Four of the women undergoing the procedure died after their doctors mistakenly injected body fat deep into their muscles and tore veins, creating deadly embolisms that killed them in minutes, records and interviews show.

“Some of these procedures didn’t exist even a few years ago, and people are dying from it,” Flores said.

Her bill proposes banning doctors from owning clinics or even working in the facilities if the doctor was disciplined by the medical board in the previous five years.

In addition to revoking licenses, the proposal would allow the state to suspend a clinic from operating for up to two years and impose fines of up to $10,000 if a doctor was caught running an unregistered clinic.

This cosmetic surgery facility in suburban Miami has undergone name changes over the years, but one person has been at the center: Dr. Ismael Labrador. Tucked away in a strip mall between a barber shop and a discount shoe store, the facility carries out popular but risky procedures that have resulted in numerous deaths and injuries since 2013.

Christopher Nuland, a longtime Florida health care lawyer who represents the Florida Society of Plastic Surgeons, said similar bills have been shot down, including one last year in the House pushed by a former lawmaker who is a doctor. Nuland said the national publicity brought about by the USA TODAY investigation raised the issue to a new level.

“This has gotten the attention of the (lawmakers),” he said. “Right now, the (clinics) are not under any direct regulation. People can either clean up their act or get out.”

Nuland said Florida’s board-certified plastic surgeons he represents welcome state oversight if it means cracking down on dangerous clinics where patients die.

But he said passing the legislation may be difficult.

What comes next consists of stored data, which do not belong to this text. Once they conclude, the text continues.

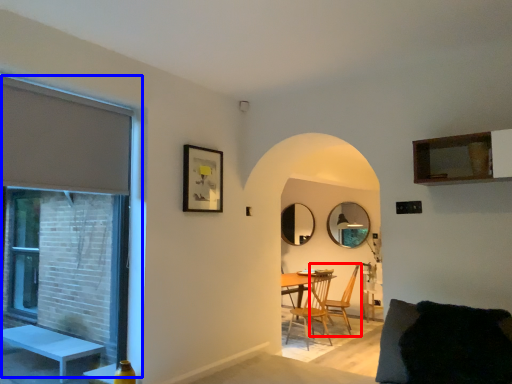
Question: Which of the following is the farthest to the observer, chair (highlighted by a red box) or window (highlighted by a blue box)?

Choices:
 (A) chair
 (B) window

Answer: (A)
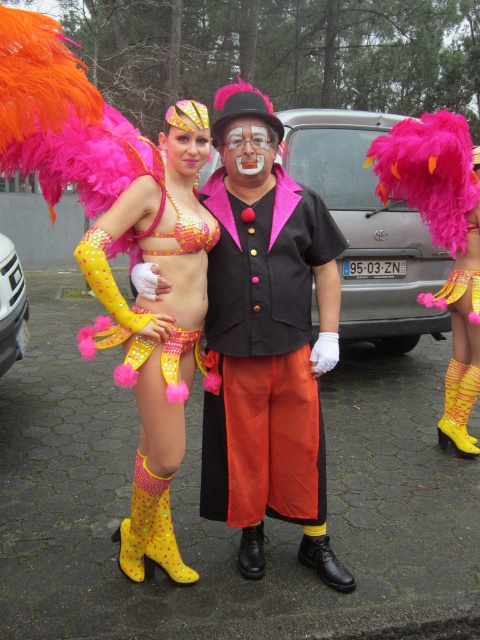
Does matte yellow sequined bikini top at center come behind fuzzy pink feathers at right?

No, matte yellow sequined bikini top at center is closer to the viewer.

Can you confirm if matte yellow sequined bikini top at center is positioned to the right of fuzzy pink feathers at right?

No, matte yellow sequined bikini top at center is not to the right of fuzzy pink feathers at right.

Between point (134, 326) and point (477, 195), which one is positioned behind?

Positioned behind is point (477, 195).

Find the location of a particular element. matte yellow sequined bikini top at center is located at coordinates (156, 324).

Which is more to the left, matte yellow costume at center or matte yellow sequined bikini top at center?

From the viewer's perspective, matte yellow sequined bikini top at center appears more on the left side.

Does matte yellow costume at center have a greater width compared to matte yellow sequined bikini top at center?

Indeed, matte yellow costume at center has a greater width compared to matte yellow sequined bikini top at center.

In the scene shown: Who is more distant from viewer, (217, 269) or (116, 376)?

The point (116, 376) is more distant.

Find the location of a particular element. The width and height of the screenshot is (480, 640). matte yellow costume at center is located at coordinates tap(266, 340).

Who is positioned more to the right, matte yellow costume at center or fuzzy pink feathers at right?

fuzzy pink feathers at right

Which of these two, matte yellow costume at center or fuzzy pink feathers at right, stands taller?

Standing taller between the two is fuzzy pink feathers at right.

Is point (283, 410) farther from viewer compared to point (430, 208)?

That is False.

The width and height of the screenshot is (480, 640). Identify the location of matte yellow costume at center. (266, 340).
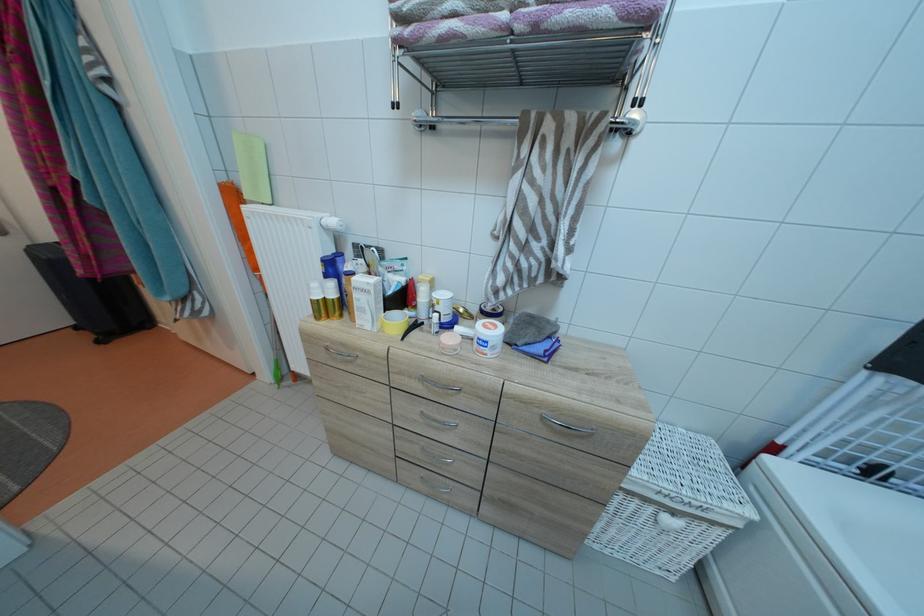
At what (x,y) coordinates should I click in order to perform the action: click on white radiator knob. Please return your answer as a coordinate pair (x, y). Looking at the image, I should click on (333, 224).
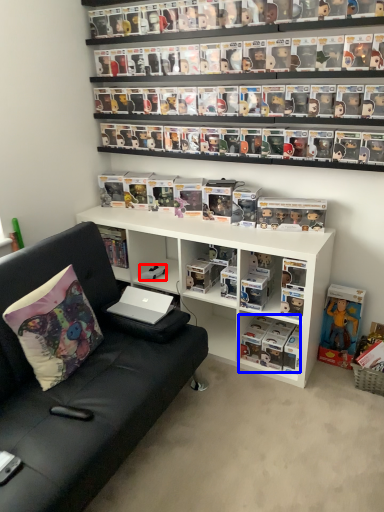
Question: Which object is closer to the camera taking this photo, toy (highlighted by a red box) or book (highlighted by a blue box)?

Choices:
 (A) toy
 (B) book

Answer: (B)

The Florida House usually fights efforts to force additional regulations and other kinds of licensing. And he said some of the key points of the bill are too strict, like banning doctors who simply work in the clinics from moving to another facility for five years.

“I would say it’s a start,” he said.

More:Before scheduling a cosmetic surgery procedure, make sure you follow these 14 steps

Flores said she’s willing to make compromises, but the pressure is on the state. For years, the Legislature has promoted medical tourism – attracting people to Florida for surgeries. “We are doing this to safeguard people.”

“There’s no way you can bring back a family member that you’ve lost. But I know that if your family tragedy prevented another one, that brings some solace,” she said.

Tammy Meadows, whose 29-year-old daughter died after the state said her doctor made critical mistakes during her plastic surgery in 2016, said she was heartened by the proposed bill, but “it should have been passed a long time ago.”

“What gets me is how the state of Florida could have allowed the clinics to go on,” said Meadows, who is raising her daughter’s two children, ages 2 and 8. “They need to stop this when you see so many dying.”